> EXERCISE PASSAGE
----
A human being should be able to change a diaper, plan an invasion, butcher a hog, design a building, conn a ship, write a sonnet, balance accounts, build a wall, set a bone, comfort the dying, take orders, give orders, cooperate, act alone, solve an equation, analyze a new problem, pitch manure, program a computer, cook a tasty meal, fight efficiently, die gallantly. Specialization is for insects.
- Robert A. Heinlein

What's in a Word?

There is almost no aspect of our lives that is untouched by language, and parenting takes a quantum leap forward when we find better ways to communicate with our offspring effectively. Thankfully, since 70% of human communication is non-verbal, we don’t need to wait for our children to develop a sophisticated vocabulary to begin laying an effective foundation for understanding each other. Eye to eye contact, open body posture and soft tones help bring any child’s focus into listening; be sure to mirror them back when your child speaks to you. Even in later years, children hear and respond to the tone of a message before they absorb any of the content, a revelation that can defuse many an argument. Even more interesting, though, is the psychology of the words themselves. Why not learn some words that could make a *very* big difference in your child's vocabulary?

Alfred Korzybski, who founded the field of general semantics, brought forward the radical idea that as the tool we use to frame our thoughts and perceptions, our language literally directs what we are able to think. Sartre, for example, couldn’t have made the philosophical leap “I think, therefore I am” if he thought in a language that didn’t put the subject before the verb in a sentence. To his mind, the subject naturally “came first.” Korzybski proposed the idea of a revised English language he called E-prime, which is basically English without the absolutism of the word ‘is’; statements about what things ‘are’ become statements about how they ‘seem.’ Thinking like a scientist, Korzybski felt we should be honest in conversation about our lack of empirical data about the universe, and you can imagine how popular the idea was by the fact that most of you have never heard of this before.
----
Stored dataset items
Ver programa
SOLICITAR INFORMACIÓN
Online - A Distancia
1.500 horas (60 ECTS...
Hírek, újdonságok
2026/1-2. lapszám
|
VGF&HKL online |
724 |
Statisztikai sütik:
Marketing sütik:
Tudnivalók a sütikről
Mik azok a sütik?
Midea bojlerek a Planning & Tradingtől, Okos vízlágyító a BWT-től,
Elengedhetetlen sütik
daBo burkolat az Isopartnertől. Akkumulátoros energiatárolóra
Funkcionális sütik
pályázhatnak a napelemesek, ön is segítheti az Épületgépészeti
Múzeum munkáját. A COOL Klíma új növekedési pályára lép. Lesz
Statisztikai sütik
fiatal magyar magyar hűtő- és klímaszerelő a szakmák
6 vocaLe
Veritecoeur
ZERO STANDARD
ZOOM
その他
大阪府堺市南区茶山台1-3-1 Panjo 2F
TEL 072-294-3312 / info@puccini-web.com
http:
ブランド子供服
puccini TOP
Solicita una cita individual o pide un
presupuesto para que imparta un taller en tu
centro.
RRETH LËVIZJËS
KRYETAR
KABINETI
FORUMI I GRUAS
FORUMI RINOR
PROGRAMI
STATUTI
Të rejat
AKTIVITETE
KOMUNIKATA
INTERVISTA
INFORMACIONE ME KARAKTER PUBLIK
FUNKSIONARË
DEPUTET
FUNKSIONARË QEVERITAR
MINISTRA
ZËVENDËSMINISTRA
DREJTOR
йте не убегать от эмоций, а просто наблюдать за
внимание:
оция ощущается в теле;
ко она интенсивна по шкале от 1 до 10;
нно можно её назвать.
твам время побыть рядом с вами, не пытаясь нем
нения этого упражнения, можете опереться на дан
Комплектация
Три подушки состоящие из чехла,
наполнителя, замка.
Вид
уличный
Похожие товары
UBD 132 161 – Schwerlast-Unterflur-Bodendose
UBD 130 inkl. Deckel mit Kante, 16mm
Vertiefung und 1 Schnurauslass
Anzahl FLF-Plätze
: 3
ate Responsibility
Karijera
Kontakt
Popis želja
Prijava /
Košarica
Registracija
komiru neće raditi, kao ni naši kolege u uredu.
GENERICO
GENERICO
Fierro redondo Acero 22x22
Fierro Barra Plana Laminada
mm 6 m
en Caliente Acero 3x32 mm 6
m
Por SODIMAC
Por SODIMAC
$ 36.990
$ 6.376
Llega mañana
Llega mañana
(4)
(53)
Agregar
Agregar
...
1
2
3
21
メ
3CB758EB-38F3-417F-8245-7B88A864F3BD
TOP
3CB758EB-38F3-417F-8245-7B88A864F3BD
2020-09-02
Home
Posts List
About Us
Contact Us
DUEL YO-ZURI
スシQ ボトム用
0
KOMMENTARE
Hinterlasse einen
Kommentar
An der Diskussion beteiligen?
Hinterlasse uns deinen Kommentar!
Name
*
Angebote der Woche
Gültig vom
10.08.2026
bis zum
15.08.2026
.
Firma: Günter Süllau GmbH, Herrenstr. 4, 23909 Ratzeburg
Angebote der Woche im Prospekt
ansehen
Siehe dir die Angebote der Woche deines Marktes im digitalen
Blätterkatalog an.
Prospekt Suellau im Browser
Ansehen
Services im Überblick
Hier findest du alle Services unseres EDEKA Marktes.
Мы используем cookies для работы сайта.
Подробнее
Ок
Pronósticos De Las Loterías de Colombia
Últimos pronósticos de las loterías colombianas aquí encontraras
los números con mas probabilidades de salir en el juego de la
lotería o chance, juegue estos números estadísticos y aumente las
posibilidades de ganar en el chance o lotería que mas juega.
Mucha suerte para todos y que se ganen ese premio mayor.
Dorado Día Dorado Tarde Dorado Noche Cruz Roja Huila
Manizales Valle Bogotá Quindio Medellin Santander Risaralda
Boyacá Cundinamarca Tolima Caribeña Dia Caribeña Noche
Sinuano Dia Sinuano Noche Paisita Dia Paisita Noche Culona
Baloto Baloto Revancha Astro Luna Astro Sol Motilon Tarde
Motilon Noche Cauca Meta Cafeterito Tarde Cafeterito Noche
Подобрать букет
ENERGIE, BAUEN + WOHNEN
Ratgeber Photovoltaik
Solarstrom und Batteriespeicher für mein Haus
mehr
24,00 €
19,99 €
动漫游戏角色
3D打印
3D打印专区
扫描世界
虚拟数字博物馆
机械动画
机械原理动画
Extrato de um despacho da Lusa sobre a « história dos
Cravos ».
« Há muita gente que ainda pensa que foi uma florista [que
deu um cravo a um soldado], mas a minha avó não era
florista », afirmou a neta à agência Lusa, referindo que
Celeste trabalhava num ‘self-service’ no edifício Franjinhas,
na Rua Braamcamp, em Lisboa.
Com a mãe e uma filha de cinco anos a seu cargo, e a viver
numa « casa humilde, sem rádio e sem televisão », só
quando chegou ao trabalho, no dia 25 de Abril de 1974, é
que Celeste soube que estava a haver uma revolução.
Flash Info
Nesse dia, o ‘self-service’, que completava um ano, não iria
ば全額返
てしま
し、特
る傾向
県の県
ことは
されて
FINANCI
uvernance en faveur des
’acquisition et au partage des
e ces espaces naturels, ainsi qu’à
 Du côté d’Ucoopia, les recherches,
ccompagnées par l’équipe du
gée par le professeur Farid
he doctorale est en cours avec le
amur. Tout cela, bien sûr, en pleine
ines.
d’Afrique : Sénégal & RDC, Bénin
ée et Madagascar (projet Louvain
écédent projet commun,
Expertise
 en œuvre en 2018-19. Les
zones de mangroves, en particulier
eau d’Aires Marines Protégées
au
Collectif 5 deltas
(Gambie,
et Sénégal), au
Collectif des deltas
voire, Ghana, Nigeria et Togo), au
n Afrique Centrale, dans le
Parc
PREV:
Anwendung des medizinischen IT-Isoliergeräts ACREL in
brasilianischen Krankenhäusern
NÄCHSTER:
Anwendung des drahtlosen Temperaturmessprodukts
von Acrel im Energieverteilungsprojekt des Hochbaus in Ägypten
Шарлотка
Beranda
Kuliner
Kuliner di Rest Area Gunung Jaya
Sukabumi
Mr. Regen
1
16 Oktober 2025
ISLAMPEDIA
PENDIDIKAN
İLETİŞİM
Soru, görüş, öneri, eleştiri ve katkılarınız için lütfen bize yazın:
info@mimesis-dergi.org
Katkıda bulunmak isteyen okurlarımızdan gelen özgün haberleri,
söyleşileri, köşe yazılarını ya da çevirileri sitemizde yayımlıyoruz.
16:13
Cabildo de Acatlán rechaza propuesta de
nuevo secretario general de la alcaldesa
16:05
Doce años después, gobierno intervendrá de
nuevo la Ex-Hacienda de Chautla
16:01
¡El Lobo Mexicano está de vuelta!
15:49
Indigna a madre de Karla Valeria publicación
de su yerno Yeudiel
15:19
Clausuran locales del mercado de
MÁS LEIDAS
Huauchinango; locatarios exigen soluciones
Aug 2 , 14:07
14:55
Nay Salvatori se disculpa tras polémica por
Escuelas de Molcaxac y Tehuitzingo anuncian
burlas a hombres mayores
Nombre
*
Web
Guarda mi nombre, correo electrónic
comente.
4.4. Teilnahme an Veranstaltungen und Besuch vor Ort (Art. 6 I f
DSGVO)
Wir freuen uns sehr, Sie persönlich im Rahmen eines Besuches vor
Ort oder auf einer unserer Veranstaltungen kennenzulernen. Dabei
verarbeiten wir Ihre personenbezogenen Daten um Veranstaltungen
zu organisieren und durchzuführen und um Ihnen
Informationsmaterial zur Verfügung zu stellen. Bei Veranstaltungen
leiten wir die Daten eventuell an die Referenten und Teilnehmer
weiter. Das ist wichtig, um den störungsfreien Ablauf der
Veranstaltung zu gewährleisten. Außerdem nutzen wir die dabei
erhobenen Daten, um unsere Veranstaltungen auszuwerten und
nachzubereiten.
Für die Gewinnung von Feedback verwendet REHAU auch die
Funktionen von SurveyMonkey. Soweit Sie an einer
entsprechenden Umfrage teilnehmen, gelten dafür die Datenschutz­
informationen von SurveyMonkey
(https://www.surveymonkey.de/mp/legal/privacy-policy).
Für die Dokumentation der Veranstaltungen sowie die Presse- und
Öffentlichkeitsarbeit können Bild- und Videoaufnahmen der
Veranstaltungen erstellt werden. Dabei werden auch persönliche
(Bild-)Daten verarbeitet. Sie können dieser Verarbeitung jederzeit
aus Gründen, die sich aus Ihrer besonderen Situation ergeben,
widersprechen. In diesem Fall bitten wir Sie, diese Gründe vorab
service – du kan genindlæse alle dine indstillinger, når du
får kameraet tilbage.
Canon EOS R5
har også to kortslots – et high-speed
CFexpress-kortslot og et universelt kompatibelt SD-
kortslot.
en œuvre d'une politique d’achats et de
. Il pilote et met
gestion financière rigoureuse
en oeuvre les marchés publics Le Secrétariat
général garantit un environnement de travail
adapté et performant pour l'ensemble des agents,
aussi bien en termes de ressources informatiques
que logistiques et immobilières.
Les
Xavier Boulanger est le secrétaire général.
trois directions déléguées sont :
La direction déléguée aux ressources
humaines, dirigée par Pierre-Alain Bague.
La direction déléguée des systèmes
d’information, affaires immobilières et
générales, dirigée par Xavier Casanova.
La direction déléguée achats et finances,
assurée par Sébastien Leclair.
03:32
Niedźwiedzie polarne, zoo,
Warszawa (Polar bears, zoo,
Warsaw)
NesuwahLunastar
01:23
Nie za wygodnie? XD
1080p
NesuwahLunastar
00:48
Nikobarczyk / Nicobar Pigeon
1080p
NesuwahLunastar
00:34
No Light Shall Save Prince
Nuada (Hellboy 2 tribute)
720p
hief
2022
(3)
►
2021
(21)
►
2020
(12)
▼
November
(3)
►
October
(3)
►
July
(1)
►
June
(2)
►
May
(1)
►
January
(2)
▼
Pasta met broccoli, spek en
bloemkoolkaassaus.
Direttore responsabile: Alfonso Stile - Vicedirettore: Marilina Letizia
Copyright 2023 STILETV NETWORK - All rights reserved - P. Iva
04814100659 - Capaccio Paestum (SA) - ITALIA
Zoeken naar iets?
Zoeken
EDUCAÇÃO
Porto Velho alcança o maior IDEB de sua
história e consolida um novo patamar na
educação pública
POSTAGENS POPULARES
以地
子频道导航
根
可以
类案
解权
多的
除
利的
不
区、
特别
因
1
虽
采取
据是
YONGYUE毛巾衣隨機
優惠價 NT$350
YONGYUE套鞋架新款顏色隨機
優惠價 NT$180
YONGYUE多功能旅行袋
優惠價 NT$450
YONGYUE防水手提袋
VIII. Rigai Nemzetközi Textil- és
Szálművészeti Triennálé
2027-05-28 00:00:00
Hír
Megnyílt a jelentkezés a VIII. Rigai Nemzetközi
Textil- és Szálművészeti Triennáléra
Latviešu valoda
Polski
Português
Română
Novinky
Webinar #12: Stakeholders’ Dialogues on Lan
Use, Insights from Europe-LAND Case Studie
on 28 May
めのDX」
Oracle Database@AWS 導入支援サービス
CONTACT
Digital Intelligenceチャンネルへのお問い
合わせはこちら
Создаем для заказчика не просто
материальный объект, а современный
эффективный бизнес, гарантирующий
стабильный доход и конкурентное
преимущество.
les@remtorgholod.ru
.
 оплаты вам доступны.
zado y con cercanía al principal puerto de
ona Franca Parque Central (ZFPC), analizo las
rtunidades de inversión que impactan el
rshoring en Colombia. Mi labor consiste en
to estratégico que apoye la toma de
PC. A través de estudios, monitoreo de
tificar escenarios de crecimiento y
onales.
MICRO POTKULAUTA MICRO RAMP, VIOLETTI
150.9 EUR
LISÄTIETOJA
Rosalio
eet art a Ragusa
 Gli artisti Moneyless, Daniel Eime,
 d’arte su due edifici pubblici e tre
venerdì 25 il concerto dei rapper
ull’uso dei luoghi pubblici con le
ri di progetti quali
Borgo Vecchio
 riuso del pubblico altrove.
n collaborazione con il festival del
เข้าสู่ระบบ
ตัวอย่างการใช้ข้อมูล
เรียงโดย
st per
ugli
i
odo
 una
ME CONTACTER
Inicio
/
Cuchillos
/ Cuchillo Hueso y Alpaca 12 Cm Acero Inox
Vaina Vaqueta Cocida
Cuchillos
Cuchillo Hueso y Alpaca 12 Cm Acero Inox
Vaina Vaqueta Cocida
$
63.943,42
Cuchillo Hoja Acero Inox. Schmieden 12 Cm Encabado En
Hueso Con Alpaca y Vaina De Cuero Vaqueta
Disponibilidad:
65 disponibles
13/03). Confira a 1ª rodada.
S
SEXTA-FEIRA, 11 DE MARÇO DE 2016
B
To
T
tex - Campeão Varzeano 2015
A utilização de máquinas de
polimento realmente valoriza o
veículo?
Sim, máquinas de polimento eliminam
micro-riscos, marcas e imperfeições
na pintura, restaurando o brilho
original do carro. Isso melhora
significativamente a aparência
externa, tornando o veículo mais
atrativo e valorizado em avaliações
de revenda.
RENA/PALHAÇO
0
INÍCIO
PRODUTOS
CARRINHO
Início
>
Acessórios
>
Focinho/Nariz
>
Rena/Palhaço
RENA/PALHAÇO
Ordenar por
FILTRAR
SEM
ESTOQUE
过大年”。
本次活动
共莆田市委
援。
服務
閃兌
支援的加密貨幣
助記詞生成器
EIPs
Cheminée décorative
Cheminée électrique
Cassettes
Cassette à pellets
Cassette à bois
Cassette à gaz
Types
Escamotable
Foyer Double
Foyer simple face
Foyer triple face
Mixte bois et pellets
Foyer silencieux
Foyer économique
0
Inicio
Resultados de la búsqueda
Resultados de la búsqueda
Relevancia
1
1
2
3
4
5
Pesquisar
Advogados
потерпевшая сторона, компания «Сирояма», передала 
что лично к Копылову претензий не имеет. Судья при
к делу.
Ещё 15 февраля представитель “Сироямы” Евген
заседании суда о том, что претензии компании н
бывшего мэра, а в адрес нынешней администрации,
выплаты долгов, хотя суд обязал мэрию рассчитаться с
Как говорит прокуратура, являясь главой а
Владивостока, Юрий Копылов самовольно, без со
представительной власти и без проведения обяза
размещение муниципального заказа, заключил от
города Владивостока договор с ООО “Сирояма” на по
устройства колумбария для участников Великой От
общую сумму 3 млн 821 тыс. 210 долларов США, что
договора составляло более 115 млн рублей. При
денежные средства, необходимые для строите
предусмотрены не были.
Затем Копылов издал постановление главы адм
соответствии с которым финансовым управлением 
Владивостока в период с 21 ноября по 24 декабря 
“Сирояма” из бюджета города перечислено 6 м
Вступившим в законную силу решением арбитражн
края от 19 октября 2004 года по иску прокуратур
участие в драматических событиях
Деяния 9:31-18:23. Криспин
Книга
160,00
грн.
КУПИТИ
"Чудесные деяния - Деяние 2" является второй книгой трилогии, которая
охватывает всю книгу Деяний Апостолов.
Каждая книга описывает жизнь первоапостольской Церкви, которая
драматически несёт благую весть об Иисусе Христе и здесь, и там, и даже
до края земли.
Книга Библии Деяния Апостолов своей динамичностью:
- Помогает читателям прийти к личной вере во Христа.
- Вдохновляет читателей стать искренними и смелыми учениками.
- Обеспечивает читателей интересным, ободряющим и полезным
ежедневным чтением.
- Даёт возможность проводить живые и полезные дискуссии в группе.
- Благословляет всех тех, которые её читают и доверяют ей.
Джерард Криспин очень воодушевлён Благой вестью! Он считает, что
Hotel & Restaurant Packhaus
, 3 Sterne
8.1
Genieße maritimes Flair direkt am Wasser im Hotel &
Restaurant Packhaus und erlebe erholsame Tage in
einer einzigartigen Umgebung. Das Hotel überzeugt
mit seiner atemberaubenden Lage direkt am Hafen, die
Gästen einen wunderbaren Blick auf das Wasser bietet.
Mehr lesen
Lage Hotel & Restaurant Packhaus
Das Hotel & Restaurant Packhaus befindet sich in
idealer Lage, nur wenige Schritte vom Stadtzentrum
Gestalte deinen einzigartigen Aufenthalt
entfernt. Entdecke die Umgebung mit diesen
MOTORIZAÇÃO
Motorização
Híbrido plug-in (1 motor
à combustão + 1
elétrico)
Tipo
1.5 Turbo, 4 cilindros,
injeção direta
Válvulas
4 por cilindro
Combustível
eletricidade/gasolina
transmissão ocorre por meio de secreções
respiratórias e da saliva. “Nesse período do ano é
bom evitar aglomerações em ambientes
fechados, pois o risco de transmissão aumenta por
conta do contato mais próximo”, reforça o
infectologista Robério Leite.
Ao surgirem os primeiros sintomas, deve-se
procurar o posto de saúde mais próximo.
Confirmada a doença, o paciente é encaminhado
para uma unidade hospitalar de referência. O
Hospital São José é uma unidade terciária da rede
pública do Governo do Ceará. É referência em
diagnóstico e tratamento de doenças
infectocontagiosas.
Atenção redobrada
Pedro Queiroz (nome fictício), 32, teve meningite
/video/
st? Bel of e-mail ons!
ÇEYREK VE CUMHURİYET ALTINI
----
> INSTRUCTION A
In the article on language and parenting, what name did Korzybski give to his revised English language?
> INSTRUCTION B
Carry on the article on language and parenting from the point where it stops.

> EXERCISE ANSWER A
He called it E-prime.

> EXERCISE ANSWER B
Robert Anton Wilson, another great thinker, endorses the further replacement of the word ‘all’ with the compound word ‘sombunall,’ which means ‘some but not all.’ His argument is more compelling, though: would the warfare, intolerance and bigotry our world is prone to be possible if we couldn’t make inflammatory statements like “all blacks are thieves” and instead claimed “some but not all blacks seem to be thieves to me.” Perhaps the holocaust might not have happened if the Germans of Hitler’s day had spoken something like G-prime and universal claims about Jews simply couldn’t be made.

This kind of linguistic jiggery-pokery feels pretty awkward to most of us, and I’ve thus far been completely unable to train my brain to vocalize in E-prime. Frankly, I enjoy being occasionally inflammatory. The only folk out there writing in E-prime are scientists, who tend towards it in scientific papers without consciously knowing the concept, and Wilson himself. Still, introducing words like sombunall to our children when their minds are still receptive to new concepts is literally expanding the horizon of how they are able to think. A simple three syllable tool for being more empathetic, flexible and open minded is a mental bargain.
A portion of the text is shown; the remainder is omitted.